Kroger and Albertsons argue that the merger would lead to greater operational efficiencies and better competition against nontraditional grocery rivals like Walmart and Amazon. However, the FTC and its allies remain firm in their stance, emphasizing that any potential benefits fall short of justifying the merger’s risks to competition.
A Broader Antitrust Movement
This case reflects a broader trend of growing scrutiny on corporate consolidation under the Biden administration, which has placed a renewed emphasis on antitrust enforcement.

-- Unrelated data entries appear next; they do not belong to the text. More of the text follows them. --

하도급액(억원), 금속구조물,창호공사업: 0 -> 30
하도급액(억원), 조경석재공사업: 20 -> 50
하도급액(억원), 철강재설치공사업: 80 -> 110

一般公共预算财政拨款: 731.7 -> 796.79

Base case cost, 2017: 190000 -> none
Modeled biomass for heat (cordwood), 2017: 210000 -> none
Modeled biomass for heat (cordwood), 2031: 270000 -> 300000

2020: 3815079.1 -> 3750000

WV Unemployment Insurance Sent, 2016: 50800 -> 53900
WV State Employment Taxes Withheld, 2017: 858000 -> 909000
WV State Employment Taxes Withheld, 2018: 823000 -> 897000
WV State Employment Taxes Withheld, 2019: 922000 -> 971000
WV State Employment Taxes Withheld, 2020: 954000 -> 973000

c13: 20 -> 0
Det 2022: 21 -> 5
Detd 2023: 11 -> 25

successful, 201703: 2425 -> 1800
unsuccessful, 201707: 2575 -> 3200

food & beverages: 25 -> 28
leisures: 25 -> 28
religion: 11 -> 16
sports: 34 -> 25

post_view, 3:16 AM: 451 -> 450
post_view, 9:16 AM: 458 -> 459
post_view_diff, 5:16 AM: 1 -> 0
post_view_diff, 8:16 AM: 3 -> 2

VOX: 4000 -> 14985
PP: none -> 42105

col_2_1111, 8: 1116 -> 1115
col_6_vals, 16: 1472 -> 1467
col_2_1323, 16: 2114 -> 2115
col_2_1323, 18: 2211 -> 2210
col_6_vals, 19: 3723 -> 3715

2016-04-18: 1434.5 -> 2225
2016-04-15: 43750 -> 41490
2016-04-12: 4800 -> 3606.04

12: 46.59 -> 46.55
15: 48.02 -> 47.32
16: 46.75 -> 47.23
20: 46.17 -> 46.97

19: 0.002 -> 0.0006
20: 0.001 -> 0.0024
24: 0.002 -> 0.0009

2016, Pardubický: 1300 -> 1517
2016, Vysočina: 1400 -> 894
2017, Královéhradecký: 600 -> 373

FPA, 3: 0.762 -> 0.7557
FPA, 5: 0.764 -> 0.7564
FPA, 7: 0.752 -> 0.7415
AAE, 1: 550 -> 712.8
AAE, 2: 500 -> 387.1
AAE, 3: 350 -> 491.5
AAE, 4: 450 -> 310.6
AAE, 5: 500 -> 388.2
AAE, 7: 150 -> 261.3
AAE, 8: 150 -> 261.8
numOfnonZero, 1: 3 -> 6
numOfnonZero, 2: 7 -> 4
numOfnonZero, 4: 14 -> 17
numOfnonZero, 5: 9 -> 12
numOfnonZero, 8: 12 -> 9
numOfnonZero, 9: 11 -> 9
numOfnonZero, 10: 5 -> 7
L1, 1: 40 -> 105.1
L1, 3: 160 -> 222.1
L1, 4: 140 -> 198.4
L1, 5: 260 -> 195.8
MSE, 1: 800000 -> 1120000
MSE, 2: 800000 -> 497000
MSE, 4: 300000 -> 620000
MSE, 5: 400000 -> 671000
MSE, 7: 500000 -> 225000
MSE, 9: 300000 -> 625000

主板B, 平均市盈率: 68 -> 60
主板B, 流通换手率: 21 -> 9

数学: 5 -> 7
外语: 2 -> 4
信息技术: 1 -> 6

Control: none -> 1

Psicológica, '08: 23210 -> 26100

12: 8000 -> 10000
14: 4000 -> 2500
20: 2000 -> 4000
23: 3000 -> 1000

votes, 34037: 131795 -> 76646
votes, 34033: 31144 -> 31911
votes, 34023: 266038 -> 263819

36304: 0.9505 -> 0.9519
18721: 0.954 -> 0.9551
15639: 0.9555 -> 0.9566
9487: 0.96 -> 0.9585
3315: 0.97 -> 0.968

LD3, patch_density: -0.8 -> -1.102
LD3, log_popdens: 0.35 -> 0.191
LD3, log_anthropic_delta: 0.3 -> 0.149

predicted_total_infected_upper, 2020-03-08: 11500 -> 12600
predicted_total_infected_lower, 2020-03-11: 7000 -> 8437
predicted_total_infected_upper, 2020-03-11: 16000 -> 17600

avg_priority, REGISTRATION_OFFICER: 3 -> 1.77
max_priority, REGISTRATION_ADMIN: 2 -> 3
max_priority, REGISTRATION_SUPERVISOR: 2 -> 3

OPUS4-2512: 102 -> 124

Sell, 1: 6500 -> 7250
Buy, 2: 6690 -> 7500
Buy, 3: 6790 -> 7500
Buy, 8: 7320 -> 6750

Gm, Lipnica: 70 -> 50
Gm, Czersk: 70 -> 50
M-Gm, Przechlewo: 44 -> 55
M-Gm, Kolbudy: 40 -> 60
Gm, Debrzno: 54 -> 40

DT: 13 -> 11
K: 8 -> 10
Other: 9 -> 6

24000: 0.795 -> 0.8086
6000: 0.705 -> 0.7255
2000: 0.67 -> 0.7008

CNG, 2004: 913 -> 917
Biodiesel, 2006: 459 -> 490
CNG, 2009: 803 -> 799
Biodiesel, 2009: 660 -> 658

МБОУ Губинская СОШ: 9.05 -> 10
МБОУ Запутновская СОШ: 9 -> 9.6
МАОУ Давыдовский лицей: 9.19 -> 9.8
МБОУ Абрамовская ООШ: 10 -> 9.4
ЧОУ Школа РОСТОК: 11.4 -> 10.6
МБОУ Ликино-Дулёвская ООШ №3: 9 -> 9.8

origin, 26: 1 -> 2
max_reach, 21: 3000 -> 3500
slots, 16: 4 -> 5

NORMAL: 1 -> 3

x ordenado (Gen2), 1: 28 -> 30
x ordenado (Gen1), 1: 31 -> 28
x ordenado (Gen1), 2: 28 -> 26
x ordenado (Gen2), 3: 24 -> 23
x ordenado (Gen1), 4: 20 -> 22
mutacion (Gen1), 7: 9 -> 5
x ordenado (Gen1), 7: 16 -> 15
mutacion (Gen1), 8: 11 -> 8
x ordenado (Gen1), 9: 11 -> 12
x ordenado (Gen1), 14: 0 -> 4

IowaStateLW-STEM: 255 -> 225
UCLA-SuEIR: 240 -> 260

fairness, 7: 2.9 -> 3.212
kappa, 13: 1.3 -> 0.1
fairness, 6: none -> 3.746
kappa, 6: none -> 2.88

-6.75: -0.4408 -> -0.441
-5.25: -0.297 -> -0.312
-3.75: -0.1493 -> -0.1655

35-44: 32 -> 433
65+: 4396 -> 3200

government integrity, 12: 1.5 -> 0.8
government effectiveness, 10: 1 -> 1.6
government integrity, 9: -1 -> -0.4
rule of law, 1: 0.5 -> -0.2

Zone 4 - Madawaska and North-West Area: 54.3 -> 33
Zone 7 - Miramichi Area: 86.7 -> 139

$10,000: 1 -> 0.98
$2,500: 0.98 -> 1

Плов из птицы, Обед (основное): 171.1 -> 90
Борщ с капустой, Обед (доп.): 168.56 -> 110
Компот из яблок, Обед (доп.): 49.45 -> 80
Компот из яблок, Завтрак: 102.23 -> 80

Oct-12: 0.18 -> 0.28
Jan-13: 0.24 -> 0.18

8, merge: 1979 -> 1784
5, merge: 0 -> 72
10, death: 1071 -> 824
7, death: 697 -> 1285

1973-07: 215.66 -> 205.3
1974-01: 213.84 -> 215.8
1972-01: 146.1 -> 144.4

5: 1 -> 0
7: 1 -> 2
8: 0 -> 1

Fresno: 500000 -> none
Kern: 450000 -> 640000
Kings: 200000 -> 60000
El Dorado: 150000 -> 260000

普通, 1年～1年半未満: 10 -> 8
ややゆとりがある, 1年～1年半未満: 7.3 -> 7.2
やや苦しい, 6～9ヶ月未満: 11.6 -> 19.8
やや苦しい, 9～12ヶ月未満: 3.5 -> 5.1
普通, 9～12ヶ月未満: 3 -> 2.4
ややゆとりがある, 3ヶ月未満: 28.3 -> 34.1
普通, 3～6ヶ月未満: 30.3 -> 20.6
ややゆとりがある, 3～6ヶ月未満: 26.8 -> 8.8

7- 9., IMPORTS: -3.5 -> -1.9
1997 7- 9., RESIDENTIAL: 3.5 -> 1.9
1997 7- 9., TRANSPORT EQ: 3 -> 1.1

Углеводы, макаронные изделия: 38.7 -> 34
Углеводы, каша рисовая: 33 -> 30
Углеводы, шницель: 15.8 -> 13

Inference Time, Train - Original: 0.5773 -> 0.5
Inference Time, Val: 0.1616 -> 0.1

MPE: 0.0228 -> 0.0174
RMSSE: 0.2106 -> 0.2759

Lina Khan, Chair of the FTC, has been particularly vocal about protecting market competition, especially in industries that directly affect consumers' daily lives.
The Kroger-Albertsons case is likely to serve as a bellwether for future challenges to large-scale mergers in other sectors. With this decision, regulators and state attorneys general have made it clear that they are willing to take on corporate giants when their deals threaten to harm competition, regardless of the companies' size or market influence.
Blocking the Kroger-Albertsons merger represents a pivotal moment in U.S. antitrust enforcement. As the case progresses, it will not only shape the future of the grocery industry but also influence how courts and regulators address corporate consolidation across the broader economy. For now, Judge Nelson’s decision stands as a reaffirmation that the interests of consumers and workers remain central to antitrust efforts.